Je ravale mes pensées sombres et feins l’enjouement pour le consoler :

Où vas-tu ?

Nulle part… Où veux-tu que j’aille ?

Veux-tu me dire ce que tu as ?

Mais rien ! réplique-t-il d’une voix agacée.

Allons, allons, lui dis-je en capitulant le premier. Pourquoi aurions-nous honte l’un de l’autre ? Nous en sommes tous là…

Eh bien, oui ! avoue-t-il. Depuis cinq jours je n’ai pas de lettres de chez moi. Alors…

Je le prends par le bras. Sans un mot, nous nous acheminons vers l’autre bout du camp. La pluie a cessé. Le vent se lève de nouveau. Il fait froid. De loin, le chef de notre baraque nous fait de grands signes.

Je lève la voix :

Qu’y a-t-il ?

Du courrier pour vous ! crie-t-il à toute volée.

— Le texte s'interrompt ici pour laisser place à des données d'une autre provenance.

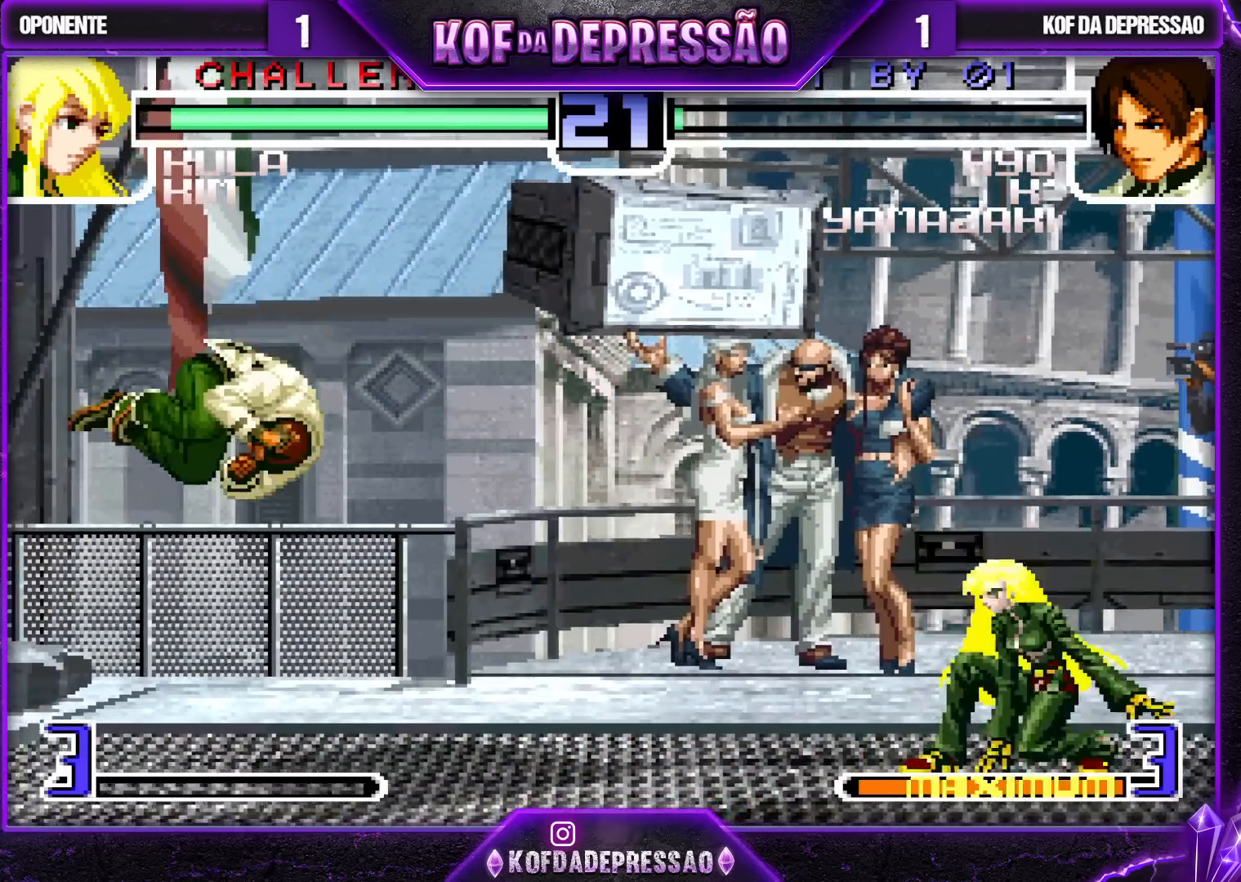
{"buttons": [], "left_stick": "center", "events": [[67, "left_stick", "center"], [133, "left_stick", "left"], [200, "left_stick", "down-left"], [217, "R1", "down"], [350, "R1", "up"], [400, "left_stick", "right"], [467, "left_stick", "center"]]}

Mon ami et moi nous mettons à courir. C’est vrai ! Il y a deux lettres pour lui et trois pour moi.

Quelques secondes plus tard, l’un après l’autre, nous déployons fébrilement les feuilles de papier.

J’entends un rire mêlé d’un sanglot. C’est mon copain qui rit et pleure à la fois.

Sa lettre était du 28, m’explique-t-il, mais elle a été retardée… C’est pour cela que…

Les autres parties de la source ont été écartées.